Turmeric: anti-inflammatory, reduces oxidative stress and prevents tissues from damage. Can help to offset rising inflammation as we age.

Try: preparing a golden milk latte with turmeric, cinnamon, honey and a pinch of black pepper mixed with almond, coconut or cashew milk.


Ashwagandha: is an adaptogenic herb that helps the body adapt to change and stress. It’s soothing properties are excellent for aging and can be especially calming combined with magnesium.

Try: an ashwagandha supplement with magnesium.

Supportive Supplements


Apple Cider Vinegar: apple cider vinegar works in a similar way to stomach acid in the body. As we age, there is a natural decrease in the amount of stomach acid our body produces, leading to less digestive action and sometimes indigestion.
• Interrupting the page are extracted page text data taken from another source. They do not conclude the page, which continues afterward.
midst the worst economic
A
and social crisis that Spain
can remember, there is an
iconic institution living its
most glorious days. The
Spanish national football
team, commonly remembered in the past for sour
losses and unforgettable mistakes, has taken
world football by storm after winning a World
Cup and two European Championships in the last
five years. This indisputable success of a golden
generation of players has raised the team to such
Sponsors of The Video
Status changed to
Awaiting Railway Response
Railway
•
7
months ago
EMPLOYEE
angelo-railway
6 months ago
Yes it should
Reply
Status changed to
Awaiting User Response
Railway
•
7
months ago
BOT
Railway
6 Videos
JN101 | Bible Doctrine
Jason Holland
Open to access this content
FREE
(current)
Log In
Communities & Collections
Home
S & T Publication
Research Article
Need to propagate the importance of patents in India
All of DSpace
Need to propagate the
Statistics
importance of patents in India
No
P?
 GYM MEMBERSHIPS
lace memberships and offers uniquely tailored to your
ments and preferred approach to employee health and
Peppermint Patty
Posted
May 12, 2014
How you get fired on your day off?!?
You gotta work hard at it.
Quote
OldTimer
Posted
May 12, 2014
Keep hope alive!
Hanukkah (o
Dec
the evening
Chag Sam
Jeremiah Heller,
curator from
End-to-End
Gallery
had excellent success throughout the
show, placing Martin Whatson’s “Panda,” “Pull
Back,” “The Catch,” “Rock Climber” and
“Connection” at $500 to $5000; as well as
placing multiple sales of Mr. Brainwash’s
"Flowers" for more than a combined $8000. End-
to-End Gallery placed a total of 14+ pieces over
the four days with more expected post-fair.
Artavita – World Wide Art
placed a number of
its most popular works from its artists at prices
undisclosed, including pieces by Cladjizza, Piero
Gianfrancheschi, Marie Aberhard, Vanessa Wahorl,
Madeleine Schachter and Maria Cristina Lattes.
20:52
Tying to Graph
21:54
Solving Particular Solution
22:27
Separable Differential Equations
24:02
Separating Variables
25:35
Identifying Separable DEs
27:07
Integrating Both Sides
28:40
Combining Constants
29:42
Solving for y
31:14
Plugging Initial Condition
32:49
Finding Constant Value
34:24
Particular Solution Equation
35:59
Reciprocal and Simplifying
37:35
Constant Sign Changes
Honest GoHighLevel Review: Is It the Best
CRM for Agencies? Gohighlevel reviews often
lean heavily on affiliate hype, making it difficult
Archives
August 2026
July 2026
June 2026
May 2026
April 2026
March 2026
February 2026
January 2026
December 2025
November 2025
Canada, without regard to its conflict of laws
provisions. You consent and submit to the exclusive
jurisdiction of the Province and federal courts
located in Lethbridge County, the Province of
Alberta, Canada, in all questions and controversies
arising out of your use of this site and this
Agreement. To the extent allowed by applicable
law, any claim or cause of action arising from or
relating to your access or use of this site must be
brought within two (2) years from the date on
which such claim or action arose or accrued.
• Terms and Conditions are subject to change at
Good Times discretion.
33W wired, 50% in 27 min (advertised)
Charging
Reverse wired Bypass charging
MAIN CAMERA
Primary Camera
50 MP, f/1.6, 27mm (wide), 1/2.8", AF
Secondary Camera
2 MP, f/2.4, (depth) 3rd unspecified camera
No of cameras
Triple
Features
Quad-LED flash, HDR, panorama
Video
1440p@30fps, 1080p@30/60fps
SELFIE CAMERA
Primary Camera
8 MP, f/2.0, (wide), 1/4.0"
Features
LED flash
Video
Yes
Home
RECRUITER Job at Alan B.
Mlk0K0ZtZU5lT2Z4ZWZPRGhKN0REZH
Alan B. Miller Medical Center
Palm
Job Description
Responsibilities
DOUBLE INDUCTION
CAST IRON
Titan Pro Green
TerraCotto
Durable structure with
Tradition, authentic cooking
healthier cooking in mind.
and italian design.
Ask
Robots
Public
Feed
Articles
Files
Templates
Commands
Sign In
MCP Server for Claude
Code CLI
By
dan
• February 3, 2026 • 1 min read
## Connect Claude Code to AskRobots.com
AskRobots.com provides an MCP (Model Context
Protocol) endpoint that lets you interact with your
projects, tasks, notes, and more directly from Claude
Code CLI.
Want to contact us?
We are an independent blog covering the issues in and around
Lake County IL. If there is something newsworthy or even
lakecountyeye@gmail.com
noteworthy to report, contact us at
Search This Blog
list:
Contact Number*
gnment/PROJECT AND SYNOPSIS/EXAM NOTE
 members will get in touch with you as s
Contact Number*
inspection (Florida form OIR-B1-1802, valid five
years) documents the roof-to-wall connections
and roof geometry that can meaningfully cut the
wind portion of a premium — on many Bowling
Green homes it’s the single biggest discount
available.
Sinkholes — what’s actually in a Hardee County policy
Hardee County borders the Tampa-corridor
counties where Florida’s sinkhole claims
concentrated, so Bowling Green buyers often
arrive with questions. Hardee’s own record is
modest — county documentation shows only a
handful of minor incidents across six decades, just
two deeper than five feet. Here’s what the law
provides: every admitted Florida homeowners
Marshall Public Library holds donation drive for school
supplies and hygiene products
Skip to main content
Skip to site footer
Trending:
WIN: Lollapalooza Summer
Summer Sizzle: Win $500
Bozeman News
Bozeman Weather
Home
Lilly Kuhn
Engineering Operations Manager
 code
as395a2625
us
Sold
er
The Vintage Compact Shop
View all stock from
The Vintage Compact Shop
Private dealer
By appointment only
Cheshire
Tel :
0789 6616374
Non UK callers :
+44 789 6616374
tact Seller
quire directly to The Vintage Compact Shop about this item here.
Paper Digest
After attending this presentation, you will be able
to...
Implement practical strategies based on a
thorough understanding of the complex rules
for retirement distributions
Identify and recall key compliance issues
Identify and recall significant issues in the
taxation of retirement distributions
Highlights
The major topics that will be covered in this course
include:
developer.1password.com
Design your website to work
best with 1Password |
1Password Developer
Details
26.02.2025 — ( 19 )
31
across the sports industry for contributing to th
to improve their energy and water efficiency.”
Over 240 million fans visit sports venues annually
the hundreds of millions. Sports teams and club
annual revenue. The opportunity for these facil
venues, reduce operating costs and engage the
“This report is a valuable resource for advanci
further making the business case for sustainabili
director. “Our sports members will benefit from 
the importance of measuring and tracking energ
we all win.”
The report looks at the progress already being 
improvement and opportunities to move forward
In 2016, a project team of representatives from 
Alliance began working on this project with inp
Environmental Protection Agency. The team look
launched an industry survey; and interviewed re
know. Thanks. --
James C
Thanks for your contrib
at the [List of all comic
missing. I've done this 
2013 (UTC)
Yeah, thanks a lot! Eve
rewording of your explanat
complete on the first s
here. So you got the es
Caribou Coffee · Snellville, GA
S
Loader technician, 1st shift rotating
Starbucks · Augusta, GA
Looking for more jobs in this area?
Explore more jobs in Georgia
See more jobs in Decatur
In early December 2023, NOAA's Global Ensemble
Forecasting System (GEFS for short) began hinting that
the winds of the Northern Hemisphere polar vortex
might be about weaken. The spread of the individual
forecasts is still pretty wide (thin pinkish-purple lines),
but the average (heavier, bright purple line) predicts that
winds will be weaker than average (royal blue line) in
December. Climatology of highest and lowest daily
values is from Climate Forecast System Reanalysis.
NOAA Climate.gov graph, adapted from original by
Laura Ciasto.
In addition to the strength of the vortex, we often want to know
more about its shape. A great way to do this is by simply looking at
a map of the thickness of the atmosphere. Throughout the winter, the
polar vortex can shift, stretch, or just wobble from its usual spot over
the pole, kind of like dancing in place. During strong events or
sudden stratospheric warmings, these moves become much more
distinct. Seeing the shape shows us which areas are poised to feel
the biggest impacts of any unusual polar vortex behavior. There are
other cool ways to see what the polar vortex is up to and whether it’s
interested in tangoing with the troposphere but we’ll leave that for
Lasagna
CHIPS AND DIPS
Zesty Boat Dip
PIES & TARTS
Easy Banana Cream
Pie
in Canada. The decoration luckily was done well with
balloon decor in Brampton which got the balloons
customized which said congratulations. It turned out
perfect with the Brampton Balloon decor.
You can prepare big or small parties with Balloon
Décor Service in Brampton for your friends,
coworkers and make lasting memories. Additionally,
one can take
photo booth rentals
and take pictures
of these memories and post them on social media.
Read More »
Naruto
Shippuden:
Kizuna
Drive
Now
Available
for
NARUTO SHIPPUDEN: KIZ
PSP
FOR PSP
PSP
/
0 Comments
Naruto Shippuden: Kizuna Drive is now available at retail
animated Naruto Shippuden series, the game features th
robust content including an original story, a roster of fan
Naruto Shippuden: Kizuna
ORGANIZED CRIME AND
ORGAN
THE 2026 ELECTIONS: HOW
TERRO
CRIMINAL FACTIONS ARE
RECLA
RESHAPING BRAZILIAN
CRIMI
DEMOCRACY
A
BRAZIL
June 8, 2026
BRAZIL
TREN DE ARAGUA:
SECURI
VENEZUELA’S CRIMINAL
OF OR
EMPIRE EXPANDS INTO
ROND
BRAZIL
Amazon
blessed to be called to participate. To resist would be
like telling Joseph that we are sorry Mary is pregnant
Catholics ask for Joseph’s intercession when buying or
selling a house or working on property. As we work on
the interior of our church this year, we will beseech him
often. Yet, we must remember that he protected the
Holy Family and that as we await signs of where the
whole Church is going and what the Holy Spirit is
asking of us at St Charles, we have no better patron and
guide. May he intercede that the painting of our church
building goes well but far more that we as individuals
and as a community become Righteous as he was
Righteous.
Try: taking 1 tbsp of apple cider vinegar in water before meals to stimulate the digestive action in your stomach.


Enzymes: pancreatic enzymes decrease dramatically as we age and can affect digestion and absorption. Supplement with digestive enzymes to keep absorption and assimilation running optimally.

Try: a digestive enzyme supplement directly before meals.


Antioxidant Support: antioxidants are arguably the most powerful anti-aging preventative one can consume. Invest in a broad spectrum antioxidant formula to get as many antioxidants into your system as possible

Try: an ACES+zinc supplement


Vitamin D: not only does prolong cell life and reduce the signs of biological aging, but it is also essential to the absorption of calcium which can prevent or improve osteoporosis.

Try: spending time outdoors in the sun and supplementing with at least 1000IU of vitamin D daily.


Maca: Stimulates the production and rebalancing of the steroid hormones estrogen, testosterone and progesterone. Traditionally it has been used to treat osteoporosis, menopausal symptoms, fertility, and menopausal symptoms.

Try: adding 1tsp of maca to your morning coffee or a smoothie. Please note: maca can naturally increase energy, so it is best to avoid before bedtime.